English
For a closed set s and a continuous f, if s is compact and nonempty, there exists x ∈ s with f(x) ≤ f(y) for all y ∈ s.
Русский
Для замкнутого множества s и непрерывной функции f, если s компактно и не пусто, существует x ∈ s такое, что f(x) ≤ f(y) для всех y ∈ s.
LaTeX
$$$\exists x\in s\; \forall y\in s\; f(x)\le f(y)$$$
Lean4
/-- The **extreme value theorem**: if a function `f` is continuous on a closed set `s` and it is
larger than a value in its image away from compact sets, then it has a minimum on this set. -/
theorem exists_isMinOn' [ClosedIicTopology α] {s : Set β} {f : β → α} (hf : ContinuousOn f s) (hsc : IsClosed s)
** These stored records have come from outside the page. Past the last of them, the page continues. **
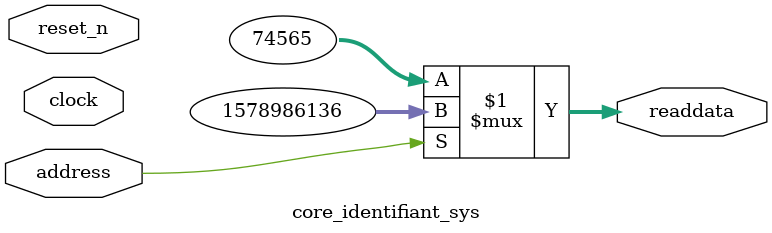
<source format=v>



// synthesis translate_off
`timescale 1ns / 1ps
// synthesis translate_on

// turn off superfluous verilog processor warnings 
// altera message_level Level1 
// altera message_off 10034 10035 10036 10037 10230 10240 10030 

module core_identifiant_sys (
               // inputs:
                address,
                clock,
                reset_n,

               // outputs:
                readdata
             )
;

  output  [ 31: 0] readdata;
  input            address;
  input            clock;
  input            reset_n;

  wire    [ 31: 0] readdata;
  //control_slave, which is an e_avalon_slave
  assign readdata = address ? 1578986136 : 74565;

endmodule



</source>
{x₀ : β} (h₀ : x₀ ∈ s) (hc : ∀ᶠ x in cocompact β ⊓ 𝓟 s, f x₀ ≤ f x) : ∃ x ∈ s, IsMinOn f s x :=
by
rcases (hasBasis_cocompact.inf_principal _).eventually_iff.1 hc with ⟨K, hK, hKf⟩
have hsub : insert x₀ (K ∩ s) ⊆ s := insert_subset_iff.2 ⟨h₀, inter_subset_right⟩
obtain ⟨x, hx, hxf⟩ : ∃ x ∈ insert x₀ (K ∩ s), ∀ y ∈ insert x₀ (K ∩ s), f x ≤ f y :=
((hK.inter_right hsc).insert x₀).exists_isMinOn (insert_nonempty _ _) (hf.mono hsub)
refine ⟨x, hsub hx, fun y hy => ?_⟩
by_cases hyK : y ∈ K
exacts [hxf _ (Or.inr ⟨hyK, hy⟩), (hxf _ (Or.inl rfl)).trans (hKf ⟨hyK, hy⟩)]